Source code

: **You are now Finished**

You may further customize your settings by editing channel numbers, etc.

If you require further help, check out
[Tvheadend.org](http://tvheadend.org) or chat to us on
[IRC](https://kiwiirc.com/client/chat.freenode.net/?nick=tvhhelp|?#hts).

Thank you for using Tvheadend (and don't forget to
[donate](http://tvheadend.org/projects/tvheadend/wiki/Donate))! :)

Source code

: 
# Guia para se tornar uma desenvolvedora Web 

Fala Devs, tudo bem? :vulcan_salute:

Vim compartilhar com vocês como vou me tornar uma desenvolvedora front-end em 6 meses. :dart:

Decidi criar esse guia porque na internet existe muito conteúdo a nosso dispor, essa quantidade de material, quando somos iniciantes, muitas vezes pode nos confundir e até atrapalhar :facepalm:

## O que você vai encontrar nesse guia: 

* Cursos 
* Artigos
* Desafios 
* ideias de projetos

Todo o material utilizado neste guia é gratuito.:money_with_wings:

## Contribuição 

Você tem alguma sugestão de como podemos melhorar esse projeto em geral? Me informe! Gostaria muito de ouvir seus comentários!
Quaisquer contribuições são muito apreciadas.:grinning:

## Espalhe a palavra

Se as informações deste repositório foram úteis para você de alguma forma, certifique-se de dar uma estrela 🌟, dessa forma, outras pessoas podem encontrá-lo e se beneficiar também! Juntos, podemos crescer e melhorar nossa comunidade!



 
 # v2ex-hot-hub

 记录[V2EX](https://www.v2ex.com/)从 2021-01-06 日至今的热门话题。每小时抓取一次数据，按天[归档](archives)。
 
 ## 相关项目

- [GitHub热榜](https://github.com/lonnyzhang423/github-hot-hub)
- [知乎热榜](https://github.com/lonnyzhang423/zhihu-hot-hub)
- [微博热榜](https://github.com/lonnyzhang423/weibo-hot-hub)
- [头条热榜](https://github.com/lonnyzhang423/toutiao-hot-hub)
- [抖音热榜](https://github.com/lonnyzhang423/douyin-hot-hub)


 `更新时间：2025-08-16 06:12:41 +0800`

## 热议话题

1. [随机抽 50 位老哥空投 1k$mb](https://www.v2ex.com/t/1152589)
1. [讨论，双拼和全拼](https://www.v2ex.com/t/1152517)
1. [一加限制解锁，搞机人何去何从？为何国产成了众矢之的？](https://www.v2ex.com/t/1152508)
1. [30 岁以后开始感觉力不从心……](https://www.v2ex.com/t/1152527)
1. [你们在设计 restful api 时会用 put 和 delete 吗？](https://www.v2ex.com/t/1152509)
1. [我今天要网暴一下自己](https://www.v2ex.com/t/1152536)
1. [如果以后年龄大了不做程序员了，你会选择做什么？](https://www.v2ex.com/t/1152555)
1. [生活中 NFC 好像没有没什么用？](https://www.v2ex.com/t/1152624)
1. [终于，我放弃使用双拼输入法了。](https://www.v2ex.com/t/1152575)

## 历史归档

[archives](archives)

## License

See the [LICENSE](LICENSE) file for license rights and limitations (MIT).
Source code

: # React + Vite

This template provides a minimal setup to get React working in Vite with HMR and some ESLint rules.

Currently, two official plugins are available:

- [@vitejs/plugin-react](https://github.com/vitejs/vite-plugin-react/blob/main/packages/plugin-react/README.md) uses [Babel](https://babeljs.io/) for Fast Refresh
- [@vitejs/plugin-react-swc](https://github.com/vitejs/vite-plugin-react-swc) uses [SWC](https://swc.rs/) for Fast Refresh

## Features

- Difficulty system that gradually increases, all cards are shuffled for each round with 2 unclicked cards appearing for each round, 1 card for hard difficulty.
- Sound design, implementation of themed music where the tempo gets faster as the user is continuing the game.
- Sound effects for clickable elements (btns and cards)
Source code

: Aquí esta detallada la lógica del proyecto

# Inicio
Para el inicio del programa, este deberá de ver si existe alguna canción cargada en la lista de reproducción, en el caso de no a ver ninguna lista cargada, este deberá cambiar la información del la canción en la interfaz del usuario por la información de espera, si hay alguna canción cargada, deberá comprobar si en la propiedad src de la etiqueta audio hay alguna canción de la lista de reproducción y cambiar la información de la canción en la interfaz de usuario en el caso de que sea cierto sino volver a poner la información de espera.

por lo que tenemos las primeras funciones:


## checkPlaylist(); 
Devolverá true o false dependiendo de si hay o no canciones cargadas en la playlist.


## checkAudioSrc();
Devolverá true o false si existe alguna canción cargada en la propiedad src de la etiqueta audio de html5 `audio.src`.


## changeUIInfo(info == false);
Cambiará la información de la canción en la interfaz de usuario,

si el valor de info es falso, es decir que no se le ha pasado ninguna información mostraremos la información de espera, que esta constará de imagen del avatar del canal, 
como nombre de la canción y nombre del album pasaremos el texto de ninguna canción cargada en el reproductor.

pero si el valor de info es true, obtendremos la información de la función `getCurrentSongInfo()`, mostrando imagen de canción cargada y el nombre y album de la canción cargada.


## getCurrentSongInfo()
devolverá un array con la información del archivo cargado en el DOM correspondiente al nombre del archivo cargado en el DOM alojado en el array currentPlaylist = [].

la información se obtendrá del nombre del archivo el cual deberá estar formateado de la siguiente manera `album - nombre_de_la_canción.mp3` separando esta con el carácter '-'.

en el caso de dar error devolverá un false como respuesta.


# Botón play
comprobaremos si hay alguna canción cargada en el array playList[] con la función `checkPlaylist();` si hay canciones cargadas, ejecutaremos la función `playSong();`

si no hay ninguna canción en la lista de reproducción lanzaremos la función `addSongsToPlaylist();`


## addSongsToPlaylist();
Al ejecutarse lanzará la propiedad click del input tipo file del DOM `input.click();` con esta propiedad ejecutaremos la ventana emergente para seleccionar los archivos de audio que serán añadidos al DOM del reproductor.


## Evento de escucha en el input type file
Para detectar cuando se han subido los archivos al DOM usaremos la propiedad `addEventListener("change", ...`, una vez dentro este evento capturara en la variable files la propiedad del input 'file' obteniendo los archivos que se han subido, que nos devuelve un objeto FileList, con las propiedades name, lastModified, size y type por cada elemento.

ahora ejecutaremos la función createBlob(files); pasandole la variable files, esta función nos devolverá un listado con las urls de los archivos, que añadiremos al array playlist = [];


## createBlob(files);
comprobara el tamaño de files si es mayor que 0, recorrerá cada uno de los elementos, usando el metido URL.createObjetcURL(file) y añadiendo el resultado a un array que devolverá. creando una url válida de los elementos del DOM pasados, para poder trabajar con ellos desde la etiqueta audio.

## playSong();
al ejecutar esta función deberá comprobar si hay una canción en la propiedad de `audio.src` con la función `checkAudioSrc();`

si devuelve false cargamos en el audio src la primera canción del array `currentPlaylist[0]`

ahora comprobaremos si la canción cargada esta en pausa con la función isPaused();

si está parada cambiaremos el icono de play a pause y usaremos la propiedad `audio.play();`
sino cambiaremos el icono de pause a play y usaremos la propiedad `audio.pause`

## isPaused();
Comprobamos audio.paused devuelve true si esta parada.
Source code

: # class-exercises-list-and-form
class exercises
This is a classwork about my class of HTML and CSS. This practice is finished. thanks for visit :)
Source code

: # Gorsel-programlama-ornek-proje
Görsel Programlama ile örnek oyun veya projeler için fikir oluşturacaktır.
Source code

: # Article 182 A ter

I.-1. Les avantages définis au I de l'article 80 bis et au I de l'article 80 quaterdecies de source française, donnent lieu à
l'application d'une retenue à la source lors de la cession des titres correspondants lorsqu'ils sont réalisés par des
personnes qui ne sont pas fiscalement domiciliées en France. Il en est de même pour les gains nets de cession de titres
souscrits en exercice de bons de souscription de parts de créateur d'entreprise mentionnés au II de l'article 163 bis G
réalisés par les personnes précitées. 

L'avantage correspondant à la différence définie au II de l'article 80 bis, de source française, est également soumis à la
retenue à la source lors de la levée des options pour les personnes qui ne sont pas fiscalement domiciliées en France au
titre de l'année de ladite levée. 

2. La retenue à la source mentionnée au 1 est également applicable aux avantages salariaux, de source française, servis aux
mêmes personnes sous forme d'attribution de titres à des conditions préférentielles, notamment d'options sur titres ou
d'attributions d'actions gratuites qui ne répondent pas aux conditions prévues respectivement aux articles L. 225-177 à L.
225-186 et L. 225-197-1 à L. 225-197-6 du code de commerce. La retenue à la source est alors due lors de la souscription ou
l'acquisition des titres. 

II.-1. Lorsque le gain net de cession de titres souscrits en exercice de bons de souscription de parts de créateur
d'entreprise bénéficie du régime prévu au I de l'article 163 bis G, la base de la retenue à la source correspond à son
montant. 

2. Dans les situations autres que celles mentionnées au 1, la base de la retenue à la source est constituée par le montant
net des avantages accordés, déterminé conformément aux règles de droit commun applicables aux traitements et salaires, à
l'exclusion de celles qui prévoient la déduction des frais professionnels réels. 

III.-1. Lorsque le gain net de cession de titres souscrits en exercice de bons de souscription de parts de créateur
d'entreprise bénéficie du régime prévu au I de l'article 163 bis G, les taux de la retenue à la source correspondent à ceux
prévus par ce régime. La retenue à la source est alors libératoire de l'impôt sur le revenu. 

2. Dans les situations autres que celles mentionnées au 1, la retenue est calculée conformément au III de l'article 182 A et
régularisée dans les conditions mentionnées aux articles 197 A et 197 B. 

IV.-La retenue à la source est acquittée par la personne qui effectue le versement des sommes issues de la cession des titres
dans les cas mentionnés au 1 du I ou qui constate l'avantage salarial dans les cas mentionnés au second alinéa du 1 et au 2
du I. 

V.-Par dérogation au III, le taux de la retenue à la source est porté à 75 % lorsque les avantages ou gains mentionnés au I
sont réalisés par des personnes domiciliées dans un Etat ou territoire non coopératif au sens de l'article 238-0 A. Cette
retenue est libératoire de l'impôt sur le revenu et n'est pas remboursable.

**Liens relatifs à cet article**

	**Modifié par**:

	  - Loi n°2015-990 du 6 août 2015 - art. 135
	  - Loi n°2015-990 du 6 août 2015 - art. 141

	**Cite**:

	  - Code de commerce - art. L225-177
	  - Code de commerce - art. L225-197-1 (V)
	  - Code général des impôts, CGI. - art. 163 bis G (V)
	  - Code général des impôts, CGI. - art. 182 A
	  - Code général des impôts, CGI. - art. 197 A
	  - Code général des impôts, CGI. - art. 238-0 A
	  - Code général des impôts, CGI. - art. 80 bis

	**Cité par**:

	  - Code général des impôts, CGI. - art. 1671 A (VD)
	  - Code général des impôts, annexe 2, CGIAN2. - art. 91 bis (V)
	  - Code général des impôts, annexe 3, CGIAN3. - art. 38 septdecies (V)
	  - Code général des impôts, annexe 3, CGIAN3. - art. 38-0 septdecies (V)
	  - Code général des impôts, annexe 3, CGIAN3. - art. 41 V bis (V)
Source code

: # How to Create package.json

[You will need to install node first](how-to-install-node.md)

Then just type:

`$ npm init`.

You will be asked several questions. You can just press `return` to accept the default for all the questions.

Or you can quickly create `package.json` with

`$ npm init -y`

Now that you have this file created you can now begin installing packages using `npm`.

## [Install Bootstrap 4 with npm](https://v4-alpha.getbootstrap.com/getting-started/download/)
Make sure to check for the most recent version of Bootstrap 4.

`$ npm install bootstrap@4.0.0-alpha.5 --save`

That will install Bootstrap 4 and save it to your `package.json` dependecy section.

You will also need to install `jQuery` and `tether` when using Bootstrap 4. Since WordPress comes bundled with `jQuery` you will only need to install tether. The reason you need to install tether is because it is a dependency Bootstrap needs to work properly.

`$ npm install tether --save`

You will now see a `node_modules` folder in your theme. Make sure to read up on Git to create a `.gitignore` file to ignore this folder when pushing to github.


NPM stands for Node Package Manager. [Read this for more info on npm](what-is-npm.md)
::::
## Exercise
Restate word for word the lines in the material above from the one with "Cambiará la información" to the one with "## addSongsToPlaylist();"; both of those lines count, and nothing else does.

## Result of this task
Cambiará la información de la canción en la interfaz de usuario,

si el valor de info es falso, es decir que no se le ha pasado ninguna información mostraremos la información de espera, que esta constará de imagen del avatar del canal, 
como nombre de la canción y nombre del album pasaremos el texto de ninguna canción cargada en el reproductor.

pero si el valor de info es true, obtendremos la información de la función `getCurrentSongInfo()`, mostrando imagen de canción cargada y el nombre y album de la canción cargada.


## getCurrentSongInfo()
devolverá un array con la información del archivo cargado en el DOM correspondiente al nombre del archivo cargado en el DOM alojado en el array currentPlaylist = [].

la información se obtendrá del nombre del archivo el cual deberá estar formateado de la siguiente manera `album - nombre_de_la_canción.mp3` separando esta con el carácter '-'.

en el caso de dar error devolverá un false como respuesta.


# Botón play
comprobaremos si hay alguna canción cargada en el array playList[] con la función `checkPlaylist();` si hay canciones cargadas, ejecutaremos la función `playSong();`

si no hay ninguna canción en la lista de reproducción lanzaremos la función `addSongsToPlaylist();`


## addSongsToPlaylist();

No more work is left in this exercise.